**WHAT THE TASK REQUIRES**
Reproduce word for word the part of the material below that begins with the line containing "right hip: (950, 491, 5)" and ends with the line containing "left ankle: (1318, 537, 26)", including both of those lines.

BEGIN

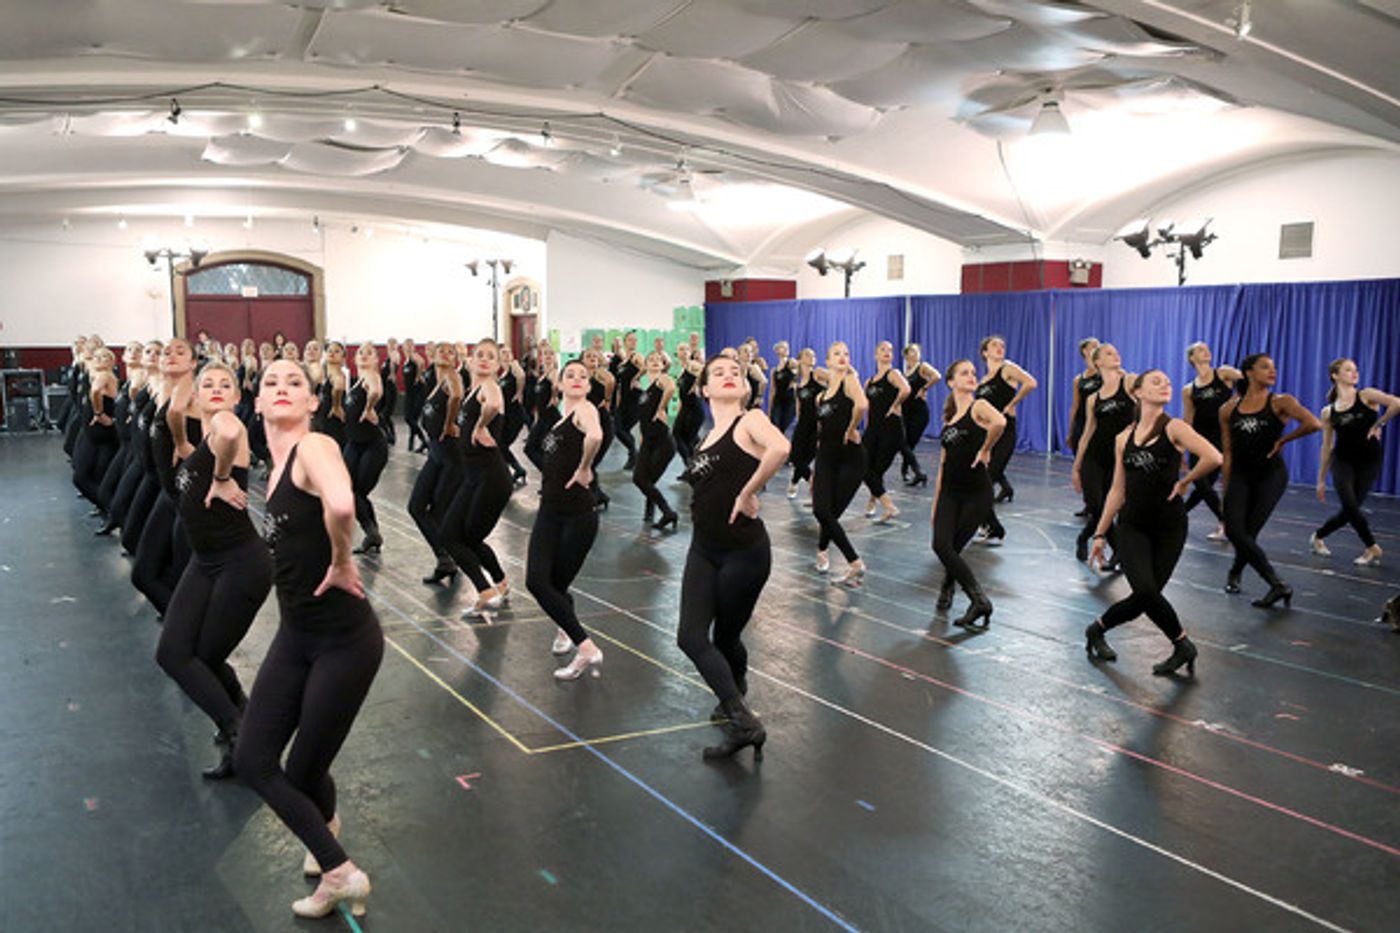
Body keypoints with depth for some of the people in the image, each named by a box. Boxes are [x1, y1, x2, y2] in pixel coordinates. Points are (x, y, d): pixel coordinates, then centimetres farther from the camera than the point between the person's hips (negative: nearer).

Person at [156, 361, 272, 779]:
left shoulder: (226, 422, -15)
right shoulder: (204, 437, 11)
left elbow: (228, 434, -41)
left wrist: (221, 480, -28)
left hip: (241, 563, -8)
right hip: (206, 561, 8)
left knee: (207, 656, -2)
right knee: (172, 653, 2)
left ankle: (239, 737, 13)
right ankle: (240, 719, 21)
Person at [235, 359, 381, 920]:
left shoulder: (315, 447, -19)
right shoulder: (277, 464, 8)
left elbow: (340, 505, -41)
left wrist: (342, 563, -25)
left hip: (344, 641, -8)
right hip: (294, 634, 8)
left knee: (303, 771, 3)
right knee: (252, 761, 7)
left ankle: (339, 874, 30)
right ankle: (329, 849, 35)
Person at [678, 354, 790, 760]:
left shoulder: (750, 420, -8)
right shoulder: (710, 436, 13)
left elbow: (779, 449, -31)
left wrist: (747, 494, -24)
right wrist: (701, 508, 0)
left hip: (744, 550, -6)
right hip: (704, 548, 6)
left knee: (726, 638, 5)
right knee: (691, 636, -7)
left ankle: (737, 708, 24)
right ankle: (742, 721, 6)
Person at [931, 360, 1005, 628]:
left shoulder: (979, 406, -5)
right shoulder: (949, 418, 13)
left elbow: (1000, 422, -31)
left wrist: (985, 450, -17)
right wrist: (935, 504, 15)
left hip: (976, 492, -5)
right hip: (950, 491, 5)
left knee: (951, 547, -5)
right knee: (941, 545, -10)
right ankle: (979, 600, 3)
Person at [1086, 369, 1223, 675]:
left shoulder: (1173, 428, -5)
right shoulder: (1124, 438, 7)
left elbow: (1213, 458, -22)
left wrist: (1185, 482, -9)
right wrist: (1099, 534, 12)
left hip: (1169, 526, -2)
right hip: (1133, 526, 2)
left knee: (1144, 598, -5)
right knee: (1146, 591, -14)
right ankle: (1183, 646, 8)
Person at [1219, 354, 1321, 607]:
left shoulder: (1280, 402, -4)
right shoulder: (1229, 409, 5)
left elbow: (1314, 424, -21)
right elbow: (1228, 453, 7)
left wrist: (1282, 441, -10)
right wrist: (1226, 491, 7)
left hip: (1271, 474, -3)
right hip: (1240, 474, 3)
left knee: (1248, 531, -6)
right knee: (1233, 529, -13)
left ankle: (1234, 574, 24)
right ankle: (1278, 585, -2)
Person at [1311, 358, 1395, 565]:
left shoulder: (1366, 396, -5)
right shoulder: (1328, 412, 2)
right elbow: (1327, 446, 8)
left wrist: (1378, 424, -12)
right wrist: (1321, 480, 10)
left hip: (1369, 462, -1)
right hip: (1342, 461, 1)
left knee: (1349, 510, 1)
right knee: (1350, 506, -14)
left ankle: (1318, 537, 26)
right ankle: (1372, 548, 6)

END
BEGIN

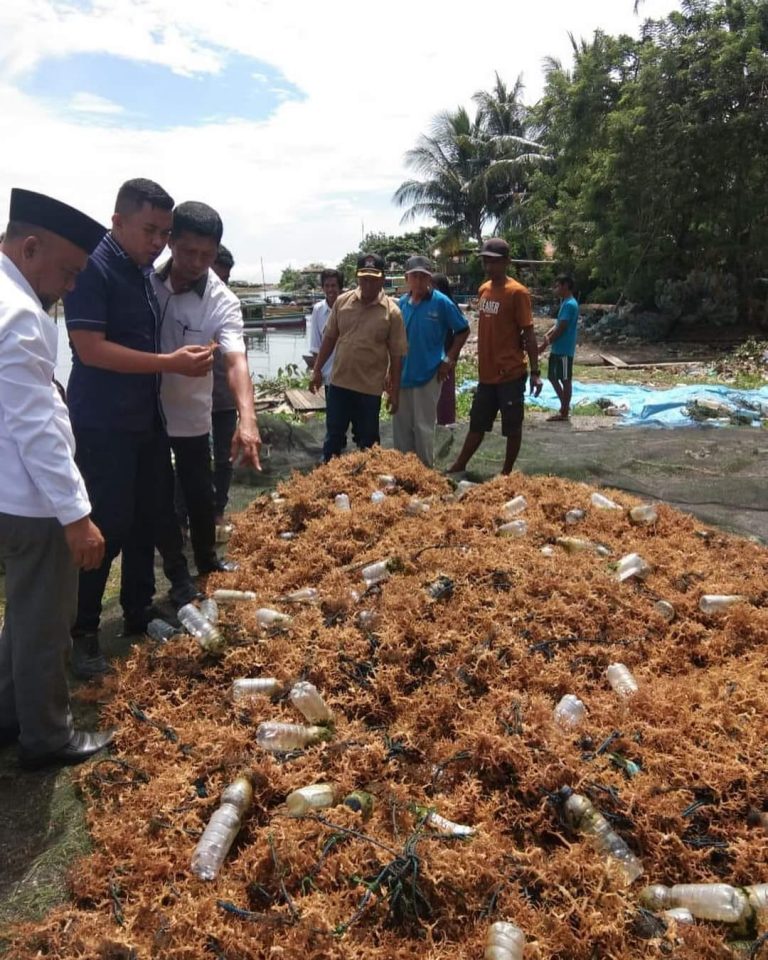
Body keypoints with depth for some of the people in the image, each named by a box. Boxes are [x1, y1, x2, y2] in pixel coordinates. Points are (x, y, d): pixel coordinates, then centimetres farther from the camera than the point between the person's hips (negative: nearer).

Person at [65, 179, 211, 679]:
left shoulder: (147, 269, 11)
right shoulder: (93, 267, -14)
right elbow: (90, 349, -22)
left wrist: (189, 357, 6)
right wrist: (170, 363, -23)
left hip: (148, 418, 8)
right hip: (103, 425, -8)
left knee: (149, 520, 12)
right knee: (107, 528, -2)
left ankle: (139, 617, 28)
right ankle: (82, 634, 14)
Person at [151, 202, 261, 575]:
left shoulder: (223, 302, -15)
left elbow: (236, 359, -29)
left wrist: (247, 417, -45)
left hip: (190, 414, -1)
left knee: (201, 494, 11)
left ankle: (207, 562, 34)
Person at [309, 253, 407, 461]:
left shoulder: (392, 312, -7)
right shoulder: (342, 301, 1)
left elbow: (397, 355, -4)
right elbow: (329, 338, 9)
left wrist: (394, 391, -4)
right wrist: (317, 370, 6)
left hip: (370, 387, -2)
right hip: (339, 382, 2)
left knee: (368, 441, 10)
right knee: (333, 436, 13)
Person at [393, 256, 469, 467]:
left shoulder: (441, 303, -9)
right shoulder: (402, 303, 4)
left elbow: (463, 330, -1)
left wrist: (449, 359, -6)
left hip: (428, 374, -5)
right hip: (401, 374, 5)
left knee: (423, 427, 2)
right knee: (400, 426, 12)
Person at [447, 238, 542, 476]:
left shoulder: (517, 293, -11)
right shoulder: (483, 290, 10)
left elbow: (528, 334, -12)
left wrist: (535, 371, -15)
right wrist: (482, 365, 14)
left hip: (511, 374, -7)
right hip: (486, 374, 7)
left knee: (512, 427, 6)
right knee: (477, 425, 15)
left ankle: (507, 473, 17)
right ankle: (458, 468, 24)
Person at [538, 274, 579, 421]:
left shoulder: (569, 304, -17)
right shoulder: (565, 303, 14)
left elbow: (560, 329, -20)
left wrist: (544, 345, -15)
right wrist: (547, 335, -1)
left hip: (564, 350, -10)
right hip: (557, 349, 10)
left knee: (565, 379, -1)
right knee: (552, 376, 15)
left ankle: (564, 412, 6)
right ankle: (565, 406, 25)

END
BEGIN

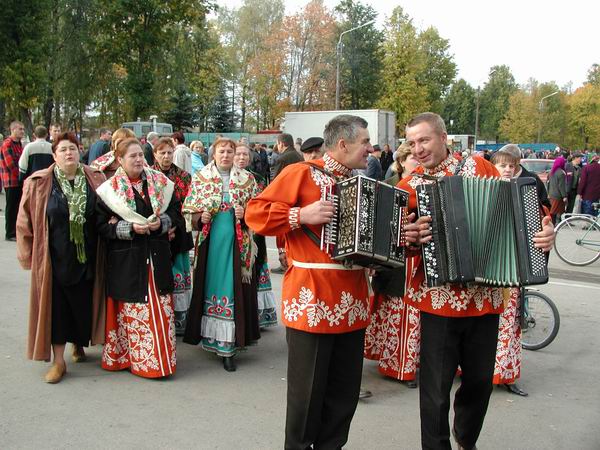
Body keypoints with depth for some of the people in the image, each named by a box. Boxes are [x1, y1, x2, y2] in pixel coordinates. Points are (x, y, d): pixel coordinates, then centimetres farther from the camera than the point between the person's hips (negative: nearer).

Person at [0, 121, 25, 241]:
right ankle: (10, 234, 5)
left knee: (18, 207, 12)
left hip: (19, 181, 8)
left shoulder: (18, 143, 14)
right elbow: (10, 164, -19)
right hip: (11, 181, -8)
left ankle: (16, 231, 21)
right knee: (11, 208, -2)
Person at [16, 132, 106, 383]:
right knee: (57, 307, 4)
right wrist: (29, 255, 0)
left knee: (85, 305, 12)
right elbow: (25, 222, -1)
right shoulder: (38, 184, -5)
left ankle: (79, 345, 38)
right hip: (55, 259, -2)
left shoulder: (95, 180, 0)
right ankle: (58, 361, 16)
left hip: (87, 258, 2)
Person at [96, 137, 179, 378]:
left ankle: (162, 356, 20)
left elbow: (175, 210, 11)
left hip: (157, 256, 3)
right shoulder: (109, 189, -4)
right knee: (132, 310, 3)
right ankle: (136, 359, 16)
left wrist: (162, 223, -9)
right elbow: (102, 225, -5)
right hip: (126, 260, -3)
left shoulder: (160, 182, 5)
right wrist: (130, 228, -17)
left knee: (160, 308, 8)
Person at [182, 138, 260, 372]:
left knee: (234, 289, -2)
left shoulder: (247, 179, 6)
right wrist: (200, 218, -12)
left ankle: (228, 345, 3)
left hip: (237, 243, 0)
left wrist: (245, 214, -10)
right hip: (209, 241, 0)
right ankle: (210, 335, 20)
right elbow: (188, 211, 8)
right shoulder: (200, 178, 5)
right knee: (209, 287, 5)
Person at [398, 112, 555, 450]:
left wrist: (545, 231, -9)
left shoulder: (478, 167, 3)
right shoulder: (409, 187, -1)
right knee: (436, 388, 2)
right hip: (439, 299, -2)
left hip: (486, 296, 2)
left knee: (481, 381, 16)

END

**RESPONSE BELOW**
right hip: (950, 491, 5)
left knee: (951, 547, -5)
right knee: (941, 545, -10)
right ankle: (979, 600, 3)
Person at [1086, 369, 1223, 675]:
left shoulder: (1173, 428, -5)
right shoulder: (1124, 438, 7)
left elbow: (1213, 458, -22)
left wrist: (1185, 482, -9)
right wrist: (1099, 534, 12)
left hip: (1169, 526, -2)
right hip: (1133, 526, 2)
left knee: (1144, 598, -5)
right knee: (1146, 591, -14)
right ankle: (1183, 646, 8)
Person at [1219, 354, 1321, 607]:
left shoulder: (1280, 402, -4)
right shoulder: (1229, 409, 5)
left elbow: (1314, 424, -21)
right elbow: (1228, 453, 7)
left wrist: (1282, 441, -10)
right wrist: (1226, 491, 7)
left hip: (1271, 474, -3)
right hip: (1240, 474, 3)
left knee: (1248, 531, -6)
right knee: (1233, 529, -13)
left ankle: (1234, 574, 24)
right ankle: (1278, 585, -2)
Person at [1311, 358, 1395, 565]:
left shoulder: (1366, 396, -5)
right shoulder: (1328, 412, 2)
right elbow: (1327, 446, 8)
left wrist: (1378, 424, -12)
right wrist: (1321, 480, 10)
left hip: (1369, 462, -1)
right hip: (1342, 461, 1)
left knee: (1349, 510, 1)
right knee: (1350, 506, -14)
left ankle: (1318, 537, 26)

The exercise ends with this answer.